Vivida desde la responsabilidad, la paternidad revela su verdadero rostro, descubre su atractivo fascinante, su grandeza y su modestia, y aparece como el mejor fruto de ese diálogo amoroso que, con el lenguaje del cuerpo, de la afectividad y de las circunstancias, los cónyuges han sabido entablar, en el sagrario de su conciencia, consigo mismos, con los otros y con Dios, descubriendo que «el matrimonio y el amor conyugal están ordenados por su propia naturaleza a la procreación y educación de la prole» y que «los hijos son el don más excelente del matrimonio y contribuyen sobremanera al bien de los propios padres» (HV 9) [25].
Vivida desde la responsabilidad, la paternidad aparece como una vocación, es decir, como una llamada de Dios a «colaborar con El en la generación y educación de nuevas vidas» y, de esta forma, «realizar en la humanidad su designio de amor» (HV 8), sabiendo que «la vida humana compromete directamente desde el comienzo la acción creadora de Dios» (HV 13) y que, por tanto, la paternidad humana es la forma concreta en que la Paternidad divina se despliega y se revela en la historia como Fecundidad inagotable y Fidelidad inquebrantable (cf. CF 8-9). Gracias a esta perspectiva «vocacional», el hombre puede reconocer en la paternidad un misterio fascinante y tremendo, que no deja de suscitar interrogantes [26] y, sobre todo, exigencias, haciendo de ella no sólo una experiencia de responsabilidad sino, más radical y fundamentalmente, una experiencia de trascendencia, pues el hijo, a la vez que se distingue y se independiza de los padres, diciéndoles así que su vida no les pertenece, les responsabiliza, es decir, reclama de ellos un respeto absoluto y un amor incondicional, es decir, la entrega de la propia vida [27].
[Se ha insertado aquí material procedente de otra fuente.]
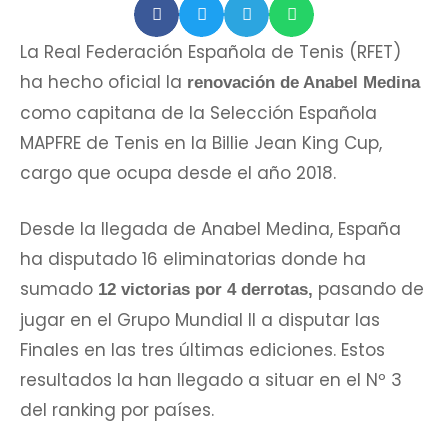
La Real Federación Española de Tenis (RFET)
ha hecho oficial la
renovación de Anabel Medina
como capitana de la Selección Española
MAPFRE de Tenis en la Billie Jean King Cup,
cargo que ocupa desde el año 2018.
Desde la llegada de Anabel Medina, España
ha disputado 16 eliminatorias donde ha
sumado
pasando de
12 victorias por 4 derrotas,
jugar en el Grupo Mundial II a disputar las
Finales en las tres últimas ediciones. Estos
resultados la han llegado a situar en el Nº 3
del ranking por países.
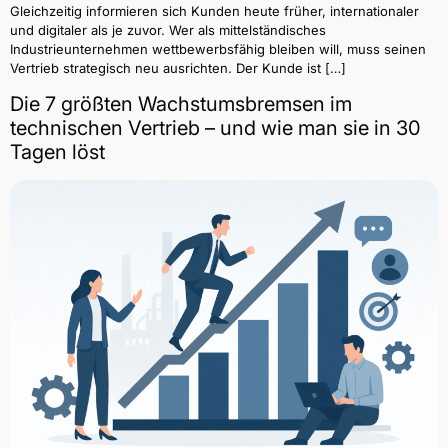
Gleichzeitig informieren sich Kunden heute früher, internationaler
und digitaler als je zuvor. Wer als mittelständisches
Industrieunternehmen wettbewerbsfähig bleiben will, muss seinen
Vertrieb strategisch neu ausrichten. Der Kunde ist […]
Die 7 größten Wachstumsbremsen im
technischen Vertrieb – und wie man sie in 30
Tagen löst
En conclusión, únicamente este carácter de vocación, misterio y trascendencia que la paternidad desvela a quien la vive desde el «principio de responsabilidad», puede justificar y motivar en la conciencia de los cónyuges una actitud fundamental de disponibilidad y de obediencia, no sólo en relación al hijo, sino a la misma decisión procreativa, haciendo de ella un «voto» creador, un «pacto nupcial», un «fiat» dirigido en último término a Dios mismo, «de quien toma nombre toda paternidad en el cielo y en la tierra» (Ef 3, 15) [28].